2. Raymond Lull, the Illuminated Doctor. By W.T.A. Barber. London (Charles H. Kelly), 1903.

A minor work, of little importance now, said in the Peers bibliography to be inaccurate. Mr. Barber makes out a case for Lull the alchemist.

3. Raymund Lull, First Missionary to the Moslems. By Samuel M. Zwemer. New York (Funk and Wagnalls), 1902.

A fairly readable but somewhat antiquated account, disfigured by a violent antimedieval and antischolastic prejudice.

4. Raymund Lully, Illuminated Doctor, Alchemist and Christian Mystic. By A.E. Waite. London (W. Rider and Son), 1922.

Mr. Waite, perhaps the greatest living authority on occultism, makes out a good case for a pseudo-Lull who was one of the greatest alchemists between Geber and Cornelius Agrippa and lived in the fourteenth century somewhat later than the genuine Lull, spending much of his life in England.

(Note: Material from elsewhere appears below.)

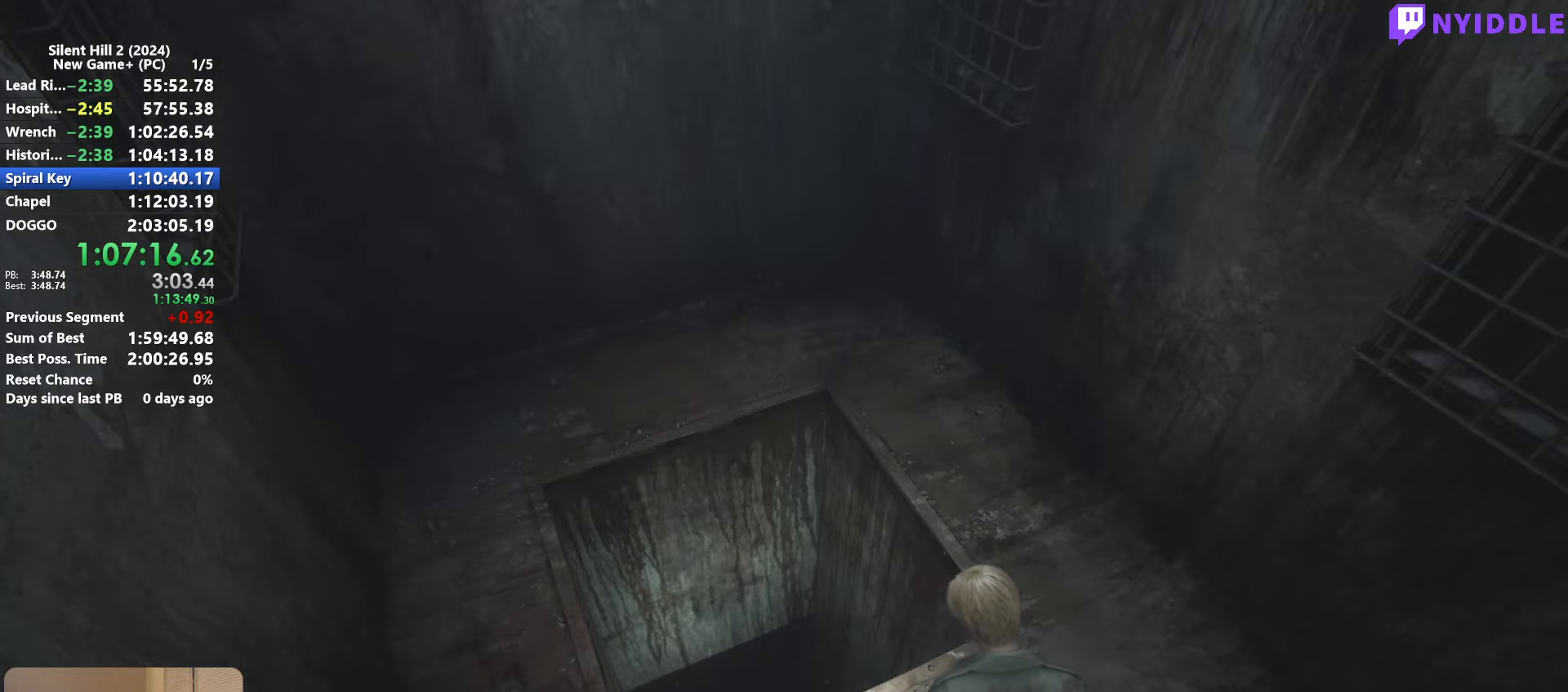
{"keys": [], "mouse": [], "events": [[17, "e", "down"], [67, "e", "up"], [167, "e", "down"], [250, "e", "up"], [300, "e", "down"], [350, "e", "up"], [450, "e", "down"], [484, "e", "up"]]}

The author rather spoils this thesis by attempting to show that the pedant who wrote the Ars Magna cannot be the fervent mystic who wrote Blanquerna.

The Cambridge Medieval History, vols. 5, 6, and 7, provided the historical background for the essay, and Windelband, History of Philosophy, the intellectual and philosophical. The Encyclopaedia of Religion and Ethics has a useful article on Lullism, and the Catholic Encyclopedia, an irritating but somewhat amusing attack by Thomist orthodoxy standing on its dignity. The Encyclopaedia Universal Illustrada has separate entries for Raimundo Lullio and Ramon Lull, but my Spanish is not equal to deciphering either.

5. The Book of the Lover and the Beloved. Translated from the Catalan of Ramon Lull with an introductory essay by E. Allison Peers. London (Macmillan: S.P.C.K.), 1923.

All quotations from Lull in the essay are from this work, unless otherwise stated.